Anders sieht es in Irland aus. Dort nutzen derzeit 34 Prozent der über 16-Jährigen die Covid-Tracker-App. 2,1 Millionen, der rund 4,9 Millionen Iren haben die App heruntergeladen. »Die Mentalität in Irland ist eine andere«, beschreibt Lea S. ihren Eindruck. Die Linguistin und Kommunikationsexpertin lebt und arbeitet seit einigen Jahren in Irland und vergleicht die unterschiedlichen Auffassungen der Corona-Apps. »Von Anfang an war die Botschaft in Irland: Dein Job ist es, andere zu schützen, indem du zu Hause bleibst, die App runterlädst und auf deine Kontakte achtest.« Der Funktionsumfang der irischen App bietet deutlich mehr Nutzwert als die Corona-Warn-App von SAP und Telekom. Die täglichen Zahlen und Fakten zur Infektionsausbreitung sind direkt in der App nachlesbar. Wie viele Intensivbetten sind in Benutzung, wie viele bestätigte Fälle sind in Behandlung oder wurden wieder entlassen - die App liefert diese Zahlen taggenau bis zur Detailauswertung für die Wohnbezirke. In weiteren Dialogen wie dem »Covid Check-In« fragt die App nach aktuellen Symptomen, die Nutzer*innen bei sich feststellen, und empfiehlt bei Bedarf den eigenverantwortlichen Schritt zur Isolation sowie die Kontaktaufnahme zum Allgemeinmediziner.
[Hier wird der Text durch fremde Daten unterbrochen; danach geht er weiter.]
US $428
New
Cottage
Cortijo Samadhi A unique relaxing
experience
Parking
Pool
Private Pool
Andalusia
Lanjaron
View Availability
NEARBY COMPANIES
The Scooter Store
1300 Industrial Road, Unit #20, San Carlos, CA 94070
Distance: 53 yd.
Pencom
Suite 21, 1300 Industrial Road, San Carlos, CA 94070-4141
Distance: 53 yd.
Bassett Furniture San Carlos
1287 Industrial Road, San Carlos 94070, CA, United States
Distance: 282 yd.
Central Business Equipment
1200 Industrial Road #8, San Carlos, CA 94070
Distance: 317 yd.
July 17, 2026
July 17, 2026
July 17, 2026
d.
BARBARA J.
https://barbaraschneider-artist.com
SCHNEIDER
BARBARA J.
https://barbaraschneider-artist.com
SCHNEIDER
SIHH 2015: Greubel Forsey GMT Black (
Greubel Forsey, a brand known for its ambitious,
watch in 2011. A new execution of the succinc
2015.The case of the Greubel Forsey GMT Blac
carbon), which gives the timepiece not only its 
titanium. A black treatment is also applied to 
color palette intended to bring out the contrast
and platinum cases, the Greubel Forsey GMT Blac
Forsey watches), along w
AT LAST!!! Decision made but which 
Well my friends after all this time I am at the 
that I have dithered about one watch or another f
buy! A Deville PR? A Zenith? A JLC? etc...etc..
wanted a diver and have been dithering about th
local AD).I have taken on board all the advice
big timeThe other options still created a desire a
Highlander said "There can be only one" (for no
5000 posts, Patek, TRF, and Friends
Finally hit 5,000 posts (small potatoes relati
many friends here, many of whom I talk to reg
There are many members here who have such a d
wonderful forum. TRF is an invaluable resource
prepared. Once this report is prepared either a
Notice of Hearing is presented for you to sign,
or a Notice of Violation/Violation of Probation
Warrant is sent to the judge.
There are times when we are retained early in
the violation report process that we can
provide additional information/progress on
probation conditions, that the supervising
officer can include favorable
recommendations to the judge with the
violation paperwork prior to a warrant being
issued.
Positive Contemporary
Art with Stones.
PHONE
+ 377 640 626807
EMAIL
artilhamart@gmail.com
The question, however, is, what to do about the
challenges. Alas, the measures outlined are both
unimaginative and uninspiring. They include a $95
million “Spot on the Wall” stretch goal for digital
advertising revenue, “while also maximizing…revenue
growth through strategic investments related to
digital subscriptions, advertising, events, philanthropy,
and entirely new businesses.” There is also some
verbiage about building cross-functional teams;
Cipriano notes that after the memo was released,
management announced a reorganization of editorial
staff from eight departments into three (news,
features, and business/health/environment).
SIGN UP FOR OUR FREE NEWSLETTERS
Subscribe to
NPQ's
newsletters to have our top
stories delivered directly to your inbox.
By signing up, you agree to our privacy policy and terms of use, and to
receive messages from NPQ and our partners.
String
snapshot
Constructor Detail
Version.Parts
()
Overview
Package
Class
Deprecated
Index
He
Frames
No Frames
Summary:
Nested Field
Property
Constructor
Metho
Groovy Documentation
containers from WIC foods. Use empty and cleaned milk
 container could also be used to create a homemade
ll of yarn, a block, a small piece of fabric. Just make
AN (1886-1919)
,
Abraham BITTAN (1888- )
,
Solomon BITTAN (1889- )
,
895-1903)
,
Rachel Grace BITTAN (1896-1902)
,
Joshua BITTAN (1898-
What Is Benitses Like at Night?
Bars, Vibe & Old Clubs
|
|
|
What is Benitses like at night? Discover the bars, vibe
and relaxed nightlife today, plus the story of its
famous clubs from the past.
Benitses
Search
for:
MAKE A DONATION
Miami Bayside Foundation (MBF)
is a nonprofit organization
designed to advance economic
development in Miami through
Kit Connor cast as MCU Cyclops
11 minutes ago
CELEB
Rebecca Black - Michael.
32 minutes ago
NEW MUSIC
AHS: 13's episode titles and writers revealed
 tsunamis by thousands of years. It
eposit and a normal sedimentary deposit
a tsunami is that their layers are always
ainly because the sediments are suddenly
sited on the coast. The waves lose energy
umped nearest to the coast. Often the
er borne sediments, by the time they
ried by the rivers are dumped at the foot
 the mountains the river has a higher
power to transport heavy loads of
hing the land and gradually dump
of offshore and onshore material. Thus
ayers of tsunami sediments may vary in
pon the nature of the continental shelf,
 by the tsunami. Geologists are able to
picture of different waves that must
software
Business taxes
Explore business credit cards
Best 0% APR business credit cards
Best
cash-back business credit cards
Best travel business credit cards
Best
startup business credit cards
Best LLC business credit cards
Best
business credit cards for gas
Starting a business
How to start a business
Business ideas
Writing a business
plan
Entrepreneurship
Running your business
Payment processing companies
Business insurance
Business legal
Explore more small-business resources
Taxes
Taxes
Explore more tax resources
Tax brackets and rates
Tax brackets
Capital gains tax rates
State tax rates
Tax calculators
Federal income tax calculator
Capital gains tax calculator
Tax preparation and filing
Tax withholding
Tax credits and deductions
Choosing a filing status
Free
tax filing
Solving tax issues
Der Schutz der Anderen - »Keeping other people safe and protected« - ist die Kernbotschaft, mit der die irische App an den Start gegangen ist. »Was ich in Deutschland sehe, ist fast eine Kommunikation, als würde die App präventiv funktionieren und überwiegend einen selbst betreffen, anstatt auch andere um sich herum«, sagt Lea S., die anonym bleiben möchte, beim Blick auf die deutschen Nutzungsgewohnheiten. Die irische App ist ein quelloffenes Projekt, bei dem der Code frei zur Verfügung gestellt wird. Sie ist seit Juli im Einsatz und wurde Anfang Oktober auch in New York und New Jersey veröffentlicht. Eine kleine Erweiterung der deutschen Corona-Warn-App wurde am vergangenen Montag veröffentlicht. Wer seinen positiven Corona-Test in die App hochgeladen hat, kann nun freiwillig auch ein Symptomtagebuch führen. Laut Präsident des Robert-Koch-Instituts, Lothar Wieler, helfe das bei der Verbesserung der App-Warnungen.